**Passage shown:**
While the amount of $0.24 per call constitutes the Company's assessment of
the minimum level of fair compensation following the April 21, 1999 effective
date, certain IXCs have asserted in the past, are asserting and are expected to
assert in the future that the appropriate level of fair compensation should be
lower than $0.24 per call.

The payment levels for dial-around calls prescribed in the 1996 and 1997
Payphone Orders significantly increase dial-around compensation revenues to the
Company over the levels received prior to implementation of the
Telecommunications Act (although the 1999 Payphone Order has now moderated those
increases). However, market forces and factors outside the Company's control
could significantly affect these revenue increases. These factors include the
following: (i) the final resolution of the $.24 rate recently ordered by the FCC
and the possibility of subsequent appeals to the courts, (ii) the resolution by
the FCC of the method of allocating the initial interim period flat-rate
assessment among the IXCs and the number of calls to be used in determining the
amount of the assessment, (iii) the possibility of other litigation seeking to
modify or overturn the 1999 Payphone Order or portions thereof, (iv) the IXCs'
reaction to the FCC's recognition that existing regulations do not prohibit an
IXC from blocking 800 subscriber numbers from payphones in order to avoid paying
per-call compensation on such calls, and (v) ongoing technical or other
difficulties in the responsible carriers' ability and willingness to properly
track or pay for dial-around calls actually delivered to them.

**Exercise instructions:**
1. Answer these from the payphone compensation passage:
(a) What amount per call does the Company regard as the minimum level of fair compensation after the April 21, 1999 effective date?
(b) Which order has moderated the increases in dial-around compensation revenues?
(c) What do existing regulations not prohibit an IXC from doing, according to the FCC's recognition?
2. Please carry on the payphone compensation passage, starting right after its final sentence.
The rows play no part in the work on the payphone compensation passage.

**Supplied data:**
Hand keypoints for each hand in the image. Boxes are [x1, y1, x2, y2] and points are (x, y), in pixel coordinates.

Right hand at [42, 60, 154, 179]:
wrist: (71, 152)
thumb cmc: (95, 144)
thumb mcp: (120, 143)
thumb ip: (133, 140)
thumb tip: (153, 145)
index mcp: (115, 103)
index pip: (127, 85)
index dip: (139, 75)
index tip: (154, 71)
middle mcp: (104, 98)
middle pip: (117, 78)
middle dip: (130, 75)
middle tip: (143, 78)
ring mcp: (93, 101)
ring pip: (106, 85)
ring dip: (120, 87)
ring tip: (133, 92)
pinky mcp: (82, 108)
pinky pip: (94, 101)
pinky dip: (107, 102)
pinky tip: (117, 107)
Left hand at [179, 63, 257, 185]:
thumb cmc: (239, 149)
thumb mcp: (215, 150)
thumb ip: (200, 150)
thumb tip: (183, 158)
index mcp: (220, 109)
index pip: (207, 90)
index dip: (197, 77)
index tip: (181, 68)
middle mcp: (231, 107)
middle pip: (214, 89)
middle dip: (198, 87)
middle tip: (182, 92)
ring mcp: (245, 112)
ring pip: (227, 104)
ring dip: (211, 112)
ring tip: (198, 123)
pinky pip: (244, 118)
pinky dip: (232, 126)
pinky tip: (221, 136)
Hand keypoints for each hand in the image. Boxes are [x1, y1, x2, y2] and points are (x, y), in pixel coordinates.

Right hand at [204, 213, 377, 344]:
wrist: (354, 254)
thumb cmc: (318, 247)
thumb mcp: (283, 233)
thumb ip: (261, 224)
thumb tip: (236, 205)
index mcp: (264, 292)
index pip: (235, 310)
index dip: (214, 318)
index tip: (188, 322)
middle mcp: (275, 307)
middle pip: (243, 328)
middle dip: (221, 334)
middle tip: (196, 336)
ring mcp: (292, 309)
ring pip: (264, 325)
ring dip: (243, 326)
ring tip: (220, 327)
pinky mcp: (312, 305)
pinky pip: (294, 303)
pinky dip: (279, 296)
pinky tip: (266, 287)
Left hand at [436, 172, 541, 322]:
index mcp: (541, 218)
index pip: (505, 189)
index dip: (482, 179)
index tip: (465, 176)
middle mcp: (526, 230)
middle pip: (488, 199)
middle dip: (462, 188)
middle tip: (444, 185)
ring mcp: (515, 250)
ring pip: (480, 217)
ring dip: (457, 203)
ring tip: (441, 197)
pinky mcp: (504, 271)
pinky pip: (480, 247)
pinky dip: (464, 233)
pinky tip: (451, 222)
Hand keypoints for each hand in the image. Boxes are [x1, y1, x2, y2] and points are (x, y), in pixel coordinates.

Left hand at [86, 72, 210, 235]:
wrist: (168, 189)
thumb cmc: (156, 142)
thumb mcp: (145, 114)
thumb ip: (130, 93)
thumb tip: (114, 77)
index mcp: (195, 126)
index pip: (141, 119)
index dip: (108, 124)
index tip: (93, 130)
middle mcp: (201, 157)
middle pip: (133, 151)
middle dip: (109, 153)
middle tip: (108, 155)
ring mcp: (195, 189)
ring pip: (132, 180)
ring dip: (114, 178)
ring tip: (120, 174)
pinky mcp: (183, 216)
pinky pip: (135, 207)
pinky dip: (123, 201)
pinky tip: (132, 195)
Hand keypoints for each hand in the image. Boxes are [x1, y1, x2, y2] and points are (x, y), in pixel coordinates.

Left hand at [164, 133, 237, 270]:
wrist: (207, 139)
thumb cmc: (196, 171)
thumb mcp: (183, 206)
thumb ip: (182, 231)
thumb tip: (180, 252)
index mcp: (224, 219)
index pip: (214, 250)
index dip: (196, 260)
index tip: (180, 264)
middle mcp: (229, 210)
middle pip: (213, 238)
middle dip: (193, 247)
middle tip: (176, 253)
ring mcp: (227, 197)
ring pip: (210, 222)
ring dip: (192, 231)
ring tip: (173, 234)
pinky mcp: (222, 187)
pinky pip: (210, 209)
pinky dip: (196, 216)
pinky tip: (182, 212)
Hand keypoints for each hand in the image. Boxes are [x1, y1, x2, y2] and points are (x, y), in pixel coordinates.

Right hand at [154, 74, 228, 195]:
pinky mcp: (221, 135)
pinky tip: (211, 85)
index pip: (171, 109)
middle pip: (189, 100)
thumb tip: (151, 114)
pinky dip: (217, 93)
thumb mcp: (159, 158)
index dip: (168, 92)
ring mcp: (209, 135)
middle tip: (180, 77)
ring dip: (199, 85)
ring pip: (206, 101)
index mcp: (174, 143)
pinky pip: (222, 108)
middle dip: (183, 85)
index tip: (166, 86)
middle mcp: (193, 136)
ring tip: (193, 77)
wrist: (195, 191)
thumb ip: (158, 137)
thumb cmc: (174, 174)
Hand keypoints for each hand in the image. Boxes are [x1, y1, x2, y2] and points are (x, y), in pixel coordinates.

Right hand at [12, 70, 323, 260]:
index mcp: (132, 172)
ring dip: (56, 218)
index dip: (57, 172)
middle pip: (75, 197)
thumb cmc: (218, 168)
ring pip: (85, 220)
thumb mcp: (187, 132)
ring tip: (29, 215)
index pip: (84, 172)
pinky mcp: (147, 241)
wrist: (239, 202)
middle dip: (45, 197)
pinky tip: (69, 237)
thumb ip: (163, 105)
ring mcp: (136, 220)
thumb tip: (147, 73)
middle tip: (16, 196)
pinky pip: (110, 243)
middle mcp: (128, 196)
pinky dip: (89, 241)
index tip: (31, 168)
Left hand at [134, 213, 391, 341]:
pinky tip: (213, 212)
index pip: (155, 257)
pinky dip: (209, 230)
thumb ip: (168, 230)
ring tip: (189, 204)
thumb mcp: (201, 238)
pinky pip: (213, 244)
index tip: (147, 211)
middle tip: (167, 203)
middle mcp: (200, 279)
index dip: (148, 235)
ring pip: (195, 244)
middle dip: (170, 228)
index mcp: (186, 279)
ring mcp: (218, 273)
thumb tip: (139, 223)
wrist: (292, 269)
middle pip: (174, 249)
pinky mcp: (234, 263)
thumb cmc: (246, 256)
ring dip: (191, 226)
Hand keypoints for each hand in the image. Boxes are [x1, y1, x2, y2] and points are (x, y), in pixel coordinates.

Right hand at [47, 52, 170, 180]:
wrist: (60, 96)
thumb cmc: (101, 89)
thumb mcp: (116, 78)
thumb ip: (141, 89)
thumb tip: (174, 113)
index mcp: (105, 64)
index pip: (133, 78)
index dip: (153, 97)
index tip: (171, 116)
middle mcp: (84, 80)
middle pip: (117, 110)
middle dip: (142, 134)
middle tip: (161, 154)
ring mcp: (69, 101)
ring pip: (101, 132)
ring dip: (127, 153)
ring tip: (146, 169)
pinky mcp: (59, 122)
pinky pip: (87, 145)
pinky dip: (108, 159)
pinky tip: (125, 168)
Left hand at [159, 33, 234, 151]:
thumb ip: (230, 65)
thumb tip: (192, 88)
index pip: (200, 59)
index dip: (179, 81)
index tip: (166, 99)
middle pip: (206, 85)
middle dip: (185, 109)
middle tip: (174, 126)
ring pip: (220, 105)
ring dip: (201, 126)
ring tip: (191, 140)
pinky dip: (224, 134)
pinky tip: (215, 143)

**Set of answers:**
1.
(a) $0.24 per call.
(b) The 1999 Payphone Order.
(c) Blocking 800 subscriber numbers from payphones in order to avoid paying per-call compensation on such calls.

2.
26


RESULTS OF OPERATIONS

The following table sets forth, for the periods indicated, certain
information from the Company's Consolidated Statements of Operations, included
elsewhere in this Form 10-K, expressed as a percentage of total revenues.



Year ended December 31,
------------------------------------
1998 1997 1996
--------- ---------- ---------

REVENUES:
Coin calls 67.7% 63.8% 66.7%
Non-coin calls, net of dial-around compensation adjustments 32.3 36.2 33.3
----- ----- -----
Total revenues 100.0 100.0 100.0
----- ----- -----

COSTS AND EXPENSES:
Telephone charges 23.3 24.4 26.1
Commissions 24.0 22.5 24.0
Service, maintenance and network costs 22.2 19.0 19.2
Depreciation and amortization 19.7 16.1 16.3
Selling, general and administrative 16.3 14.2 13.1
Non-recurring items 5.5 - (1.0)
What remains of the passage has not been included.